ATP-sensitive potassium (K_ATP) channels of pancreatic β-cells mediate glucose-induced insulin secretion by linking glucose metabolism to membrane excitability. The number of plasma membrane K _ATP channels determines the sensitivity of β-cells to glucose stimulation. The K_ATP channel is formed in the endoplasmic reticulum (ER) on coassembly of four inwardly rectifying potassium channel Kir6.2 subunits and four sulfonylurea receptor 1 (SUR1) subunits. Little is known about the cellular events that govern the channel's biogenesis efficiency and expression.
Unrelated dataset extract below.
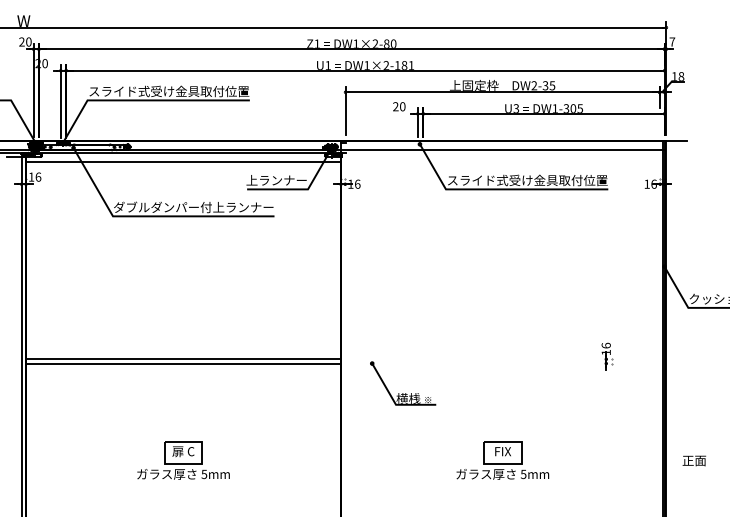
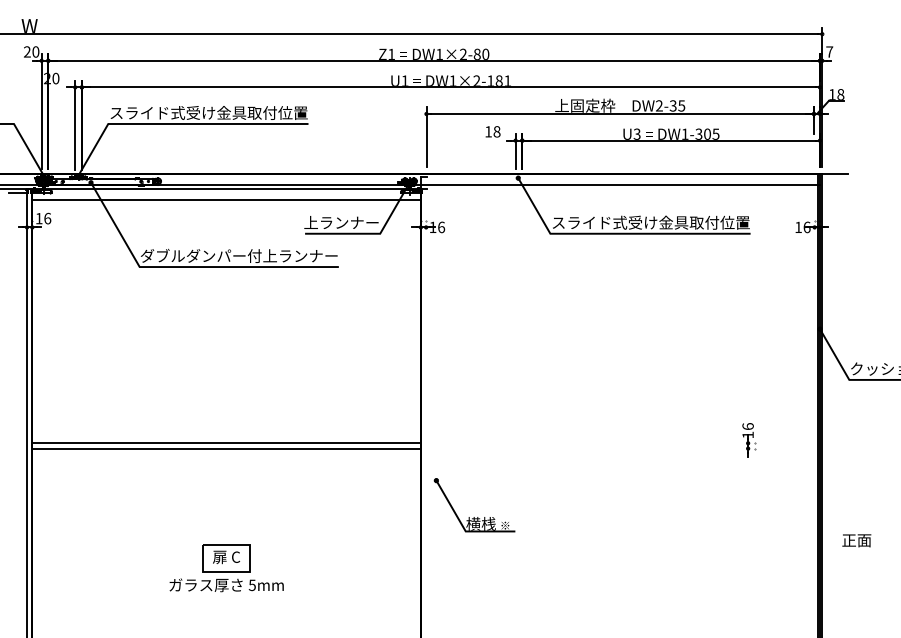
text: (399, 106) -> (492, 131), 20 -> 18
part: (403, 393) -> (474, 517), moved
part: (502, 460) -> (620, 568), removed
text: (694, 460) -> (856, 540), moved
Recent studies have implicated the ubiquitin-proteasome pathway in modulating surface expression of several ion channels. In this work, we investigated whether the ubiquitin-proteasome pathway plays a role in the biogenesis efficiency and surface expression of K_ATP channels. We provide evidence that, when expressed in COS cells, both Kir6.2 and SUR1 undergo ER-associated degradation via the ubiquitin-proteasome system. Moreover, treatment of cells with proteasome inhibitors MG132 or lactacystin leads to increased surface expression of K_ATP channels by increasing the efficiency of channel biogenesis. Importantly, inhibition of proteasome function in a pancreatic β-cell line, INS-1, that express endogenous K _ATP channels also results in increased channel number at the cell surface, as assessed by surface biotinylation and whole cell patch-clamp recordings. Our results support a role of the ubiquitin-proteasome pathway in the biogenesis efficiency and surface expression of β-cell K_ATP channels.